Diese Aufgabe ist in der Literatur bekannt als Allais-Paradox (Allais, 1953; 1979). Dabei ist die Aufgabe nicht nur deshalb interessant, weil sich Personen gegen die Präferenz des Modells vom erwarteten Nutzen entscheiden, sondern weil sie dabei das Unabhängigkeitsprinzip dieses Modells verletzen. Dieses besagt, dass eine Entscheidung zwischen zwei Optionen X und Y nicht durch ein Ereignis beeinflusst wird, wenn dieses bei beiden Optionen mit derselben Wahrscheinlichkeit auftritt. Dass dies in beiden Entscheidungssituationen der Fall ist, sieht man, wenn man die angegebenen Wahrscheinlichkeiten in gleiche Anteile aufspaltet (wodurch sich an der Gesamtsituation aber nichts ändert):

 

 

 

Man erkennt zunächst, dass die beiden Teilereignisse mit p = 0,1 und p = 0,01 für die erste und die zweite Wahl identisch sind. Weiterhin sieht man, dass das Teilereignis mit p = 0,89 bei den zwei Optionen einer Aufgabe denselben Wert hat.
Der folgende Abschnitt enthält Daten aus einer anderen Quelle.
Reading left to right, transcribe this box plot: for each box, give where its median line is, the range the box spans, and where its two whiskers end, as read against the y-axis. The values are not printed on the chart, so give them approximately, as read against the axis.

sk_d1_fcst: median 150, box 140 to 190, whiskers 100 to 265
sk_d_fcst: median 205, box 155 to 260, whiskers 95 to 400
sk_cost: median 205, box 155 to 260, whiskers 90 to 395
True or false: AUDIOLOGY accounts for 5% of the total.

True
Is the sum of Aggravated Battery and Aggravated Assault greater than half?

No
Dieses Teilereignis sollte nach dem Unabhängigkeitsprinzip für die Entscheidung zwischen den Optionen also irrelevant sein. Würde man konsistent antworten, so würde man sich demnach entweder für (A) und (C) oder für (B) und (D) entscheiden. Die beobachtete Präferenzumkehr (A) und (D) zeigt nun, dass Personen das Teilelement mit p = 0,89 nicht für irrelevant halten. Sie verstoßen somit gegen das Unabhängigkeitsprinzip.

 

Literatur

Allais, M. (1953). Le comportement de l’homme rationnel devant le risque: Critique des postulates et axioms de l’école américaine. Econometrica, 21, 503–546.
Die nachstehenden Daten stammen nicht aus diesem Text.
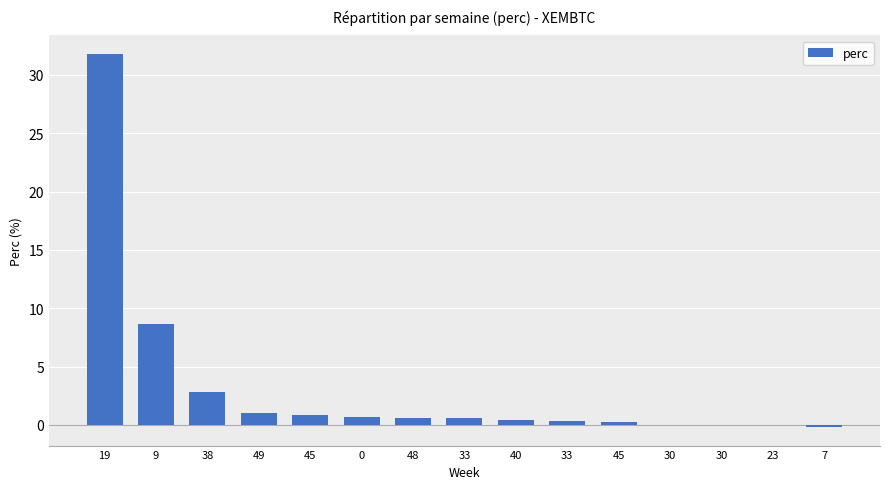

Are the bars horizontal?

No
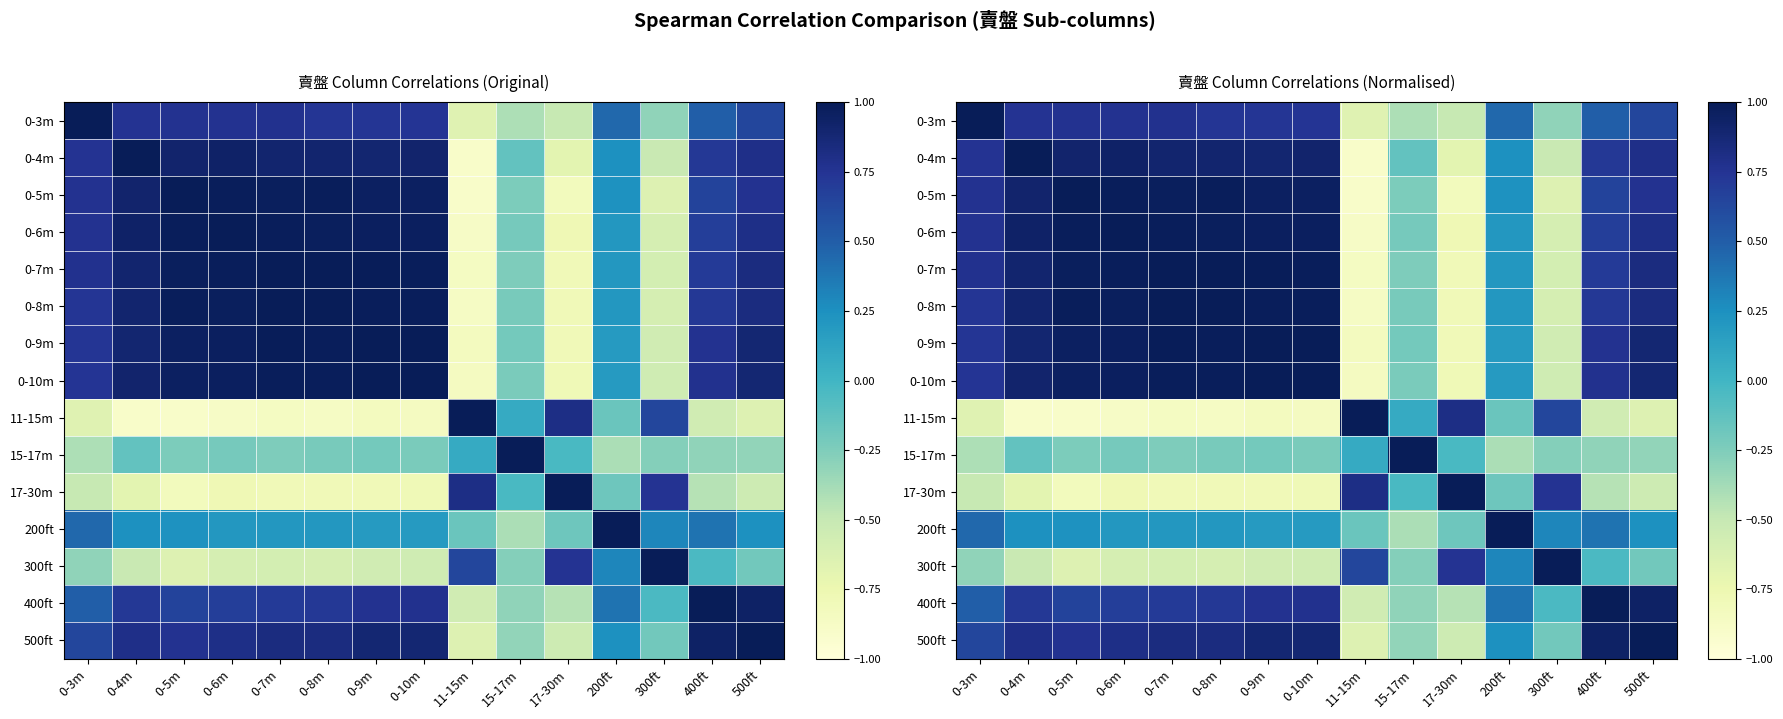

What is the average value of the 0-4m series?

0.4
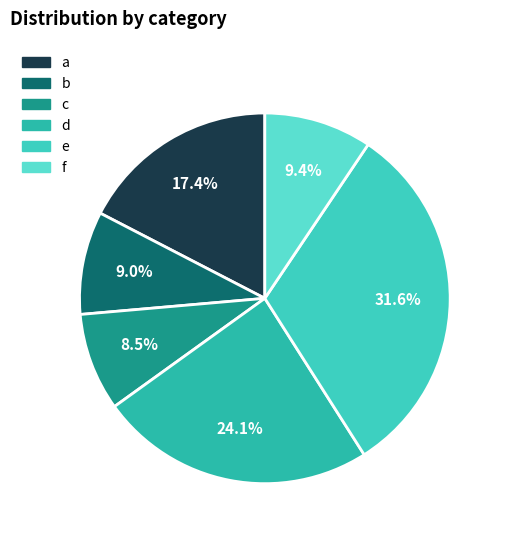

Do e and a together represent more than half of the pie?

No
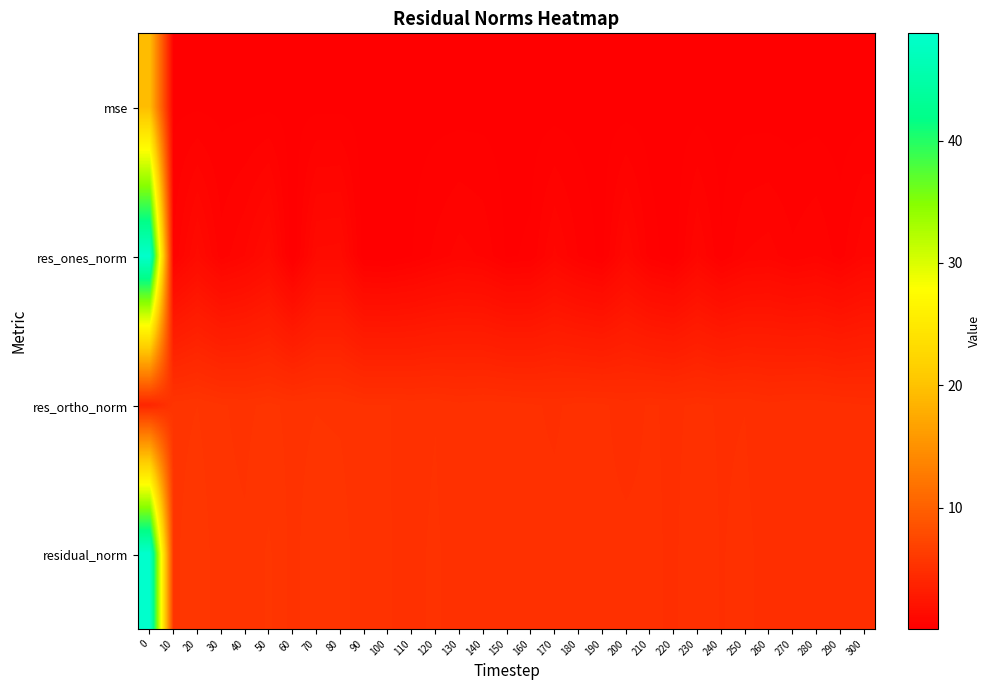

Rank the series by their maximum value, from highest to lowest.

residual_norm, res_ones_norm, mse, res_ortho_norm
Allais, M. (1979). The so-called Allais paradox and rational decisions under uncertainty. In M. Allais & O. Hagen (Eds.), Expected utility hypotheses and the Allais paradox (pp. 437–681). Dordrecht: Reidel.

MacCrimmon, K. R. (1968). Descriptive and normative implications of the decision-theory postulates. In K. H. Borch & J. Mossin (Eds.), Risk and uncertainty (pp. 3–23). London, UK: Macmillan.